Gertrud Nüsken

Personal information
- Born: 21 December 1917 Saxony-Anhalt, Germany
- Died: 14 August 1972 (aged 54) Königs Wusterhausen, Germany

Chess career
- Country: Germany

= Gertrud Nüsken =

German chess player

Gertrud Nüsken (née Fröhlich; 21 December 1917 – 14 August 1972) was a German chess player who four times won East Germany Women's Chess Championships (1948, 1950, 1953, 1955). She died in the Interflug plane crash near Königs Wusterhausen.

== Life ==
Gertrud Nüsken was a mathematician. She worked in wagon construction as a structural engineer. Until his death, she was married to Friedrich “Fritz” Nüsken (1914–1970), the chief structural engineer at Waggonbau Görlitz Corporation, who in 1958 received the National Prize of the German Democratic Republic in second class for science and technology for the development of the articulated double-decker wagon.

== Chess successes ==
Gertrud Nüsken learned to play chess from her husband in 1946. Just two years later, in 1948 in Bad Doberan she won the 1. German women's championship 1948 in the Soviet occupation zone of Germany. She also was GDR Women's Chess Champion three times.

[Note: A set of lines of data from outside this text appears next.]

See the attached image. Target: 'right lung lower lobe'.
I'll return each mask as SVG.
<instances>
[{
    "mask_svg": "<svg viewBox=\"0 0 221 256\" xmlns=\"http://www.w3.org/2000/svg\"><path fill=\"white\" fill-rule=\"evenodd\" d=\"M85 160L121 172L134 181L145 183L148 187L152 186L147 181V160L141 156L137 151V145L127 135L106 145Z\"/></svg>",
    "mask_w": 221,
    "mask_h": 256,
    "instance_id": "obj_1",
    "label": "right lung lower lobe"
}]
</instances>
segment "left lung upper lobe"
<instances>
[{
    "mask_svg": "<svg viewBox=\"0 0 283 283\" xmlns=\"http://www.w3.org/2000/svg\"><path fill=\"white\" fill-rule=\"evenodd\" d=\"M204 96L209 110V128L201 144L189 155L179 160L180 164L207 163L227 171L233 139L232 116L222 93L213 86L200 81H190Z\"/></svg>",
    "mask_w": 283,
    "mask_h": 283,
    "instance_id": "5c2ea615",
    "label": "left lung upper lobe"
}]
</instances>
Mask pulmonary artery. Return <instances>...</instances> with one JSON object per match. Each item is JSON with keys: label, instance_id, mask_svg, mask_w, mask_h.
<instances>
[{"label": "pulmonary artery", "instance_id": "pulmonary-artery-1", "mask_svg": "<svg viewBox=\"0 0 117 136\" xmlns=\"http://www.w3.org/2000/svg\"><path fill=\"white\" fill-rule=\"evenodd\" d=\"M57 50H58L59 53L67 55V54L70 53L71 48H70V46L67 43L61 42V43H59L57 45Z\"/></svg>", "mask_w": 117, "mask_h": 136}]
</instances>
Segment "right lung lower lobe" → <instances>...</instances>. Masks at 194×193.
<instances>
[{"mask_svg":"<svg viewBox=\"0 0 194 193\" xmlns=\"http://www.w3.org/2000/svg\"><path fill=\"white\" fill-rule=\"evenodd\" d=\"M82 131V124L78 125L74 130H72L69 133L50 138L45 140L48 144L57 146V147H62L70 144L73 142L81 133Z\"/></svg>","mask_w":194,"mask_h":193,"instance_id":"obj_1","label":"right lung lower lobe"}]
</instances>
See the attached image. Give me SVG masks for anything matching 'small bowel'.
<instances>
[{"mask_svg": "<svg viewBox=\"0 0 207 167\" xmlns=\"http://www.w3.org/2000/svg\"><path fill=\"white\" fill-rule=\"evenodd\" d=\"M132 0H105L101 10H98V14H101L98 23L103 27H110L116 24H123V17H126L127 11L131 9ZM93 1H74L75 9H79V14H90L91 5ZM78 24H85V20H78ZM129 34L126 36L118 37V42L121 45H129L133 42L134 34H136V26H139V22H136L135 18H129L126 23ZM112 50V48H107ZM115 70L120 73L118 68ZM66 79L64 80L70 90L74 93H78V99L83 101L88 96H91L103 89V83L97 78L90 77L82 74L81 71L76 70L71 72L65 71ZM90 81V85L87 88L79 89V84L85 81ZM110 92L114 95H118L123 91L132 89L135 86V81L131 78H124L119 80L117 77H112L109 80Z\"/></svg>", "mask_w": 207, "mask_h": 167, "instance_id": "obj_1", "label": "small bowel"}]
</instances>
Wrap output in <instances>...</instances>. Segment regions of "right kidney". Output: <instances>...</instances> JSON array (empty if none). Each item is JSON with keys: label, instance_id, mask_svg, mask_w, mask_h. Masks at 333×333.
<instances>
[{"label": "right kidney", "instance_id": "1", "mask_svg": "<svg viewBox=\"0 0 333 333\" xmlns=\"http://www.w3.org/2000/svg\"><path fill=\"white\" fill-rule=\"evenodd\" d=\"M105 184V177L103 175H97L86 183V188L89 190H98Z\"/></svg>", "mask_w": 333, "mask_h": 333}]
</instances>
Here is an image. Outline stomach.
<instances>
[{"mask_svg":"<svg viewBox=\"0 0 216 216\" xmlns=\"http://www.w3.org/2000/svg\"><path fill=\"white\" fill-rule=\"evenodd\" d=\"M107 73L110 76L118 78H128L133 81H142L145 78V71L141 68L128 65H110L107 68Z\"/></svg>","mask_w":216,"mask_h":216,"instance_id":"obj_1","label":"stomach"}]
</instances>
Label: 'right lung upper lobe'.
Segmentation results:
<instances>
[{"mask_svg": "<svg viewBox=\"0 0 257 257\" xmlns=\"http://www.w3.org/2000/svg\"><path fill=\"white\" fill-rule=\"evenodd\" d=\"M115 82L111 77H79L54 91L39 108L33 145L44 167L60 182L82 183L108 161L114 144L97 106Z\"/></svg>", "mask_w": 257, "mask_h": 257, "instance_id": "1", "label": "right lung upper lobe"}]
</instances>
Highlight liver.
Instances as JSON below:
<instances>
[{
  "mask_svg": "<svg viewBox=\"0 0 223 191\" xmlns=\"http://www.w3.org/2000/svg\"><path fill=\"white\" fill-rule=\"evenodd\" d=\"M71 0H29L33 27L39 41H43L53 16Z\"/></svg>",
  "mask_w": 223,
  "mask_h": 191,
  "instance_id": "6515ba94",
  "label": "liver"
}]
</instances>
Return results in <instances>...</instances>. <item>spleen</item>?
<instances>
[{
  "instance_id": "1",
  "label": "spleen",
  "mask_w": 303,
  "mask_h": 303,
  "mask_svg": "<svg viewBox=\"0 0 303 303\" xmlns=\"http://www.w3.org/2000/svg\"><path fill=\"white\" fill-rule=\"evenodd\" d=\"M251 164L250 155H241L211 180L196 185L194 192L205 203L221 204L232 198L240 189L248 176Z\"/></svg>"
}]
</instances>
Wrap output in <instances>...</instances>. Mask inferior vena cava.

Other her top places in East Germany Women's Chess Championship were:
- in 1949 at 3rd place in Bad Klosterlausnitz, which Mira Kremer won,
- in 1950 shared 1st place with Edith Keller before Mira Kremer in Sömmerda,
- in 1951 at 2nd place behind Mira Kremer in Schwerin,
- in 1952 at 3rd place behind Edith Keller-Herrmann and Mira Kremer in Schwerin,
- in 1953 at 1st place in front of Mira Kremer in Weißenfels,
- in 1954 at 3rd place in Bad Saarow, which Ursula Höroldt won,
- in 1955 at 1st place in front of Ruth Landmesser and Mira Kremer in Zwickau.

In 1954 Gertrud Nüsken took part in the Women's European Zonal Chess tournament. In 1955 she retired from tournament chess.

== Miscellaneous ==
In 1959, Gertrud Nüsken won a film idea competition. The successful DEFA comedy movie Papas neue Freundin (Papa's new girlfriend) was made from her story.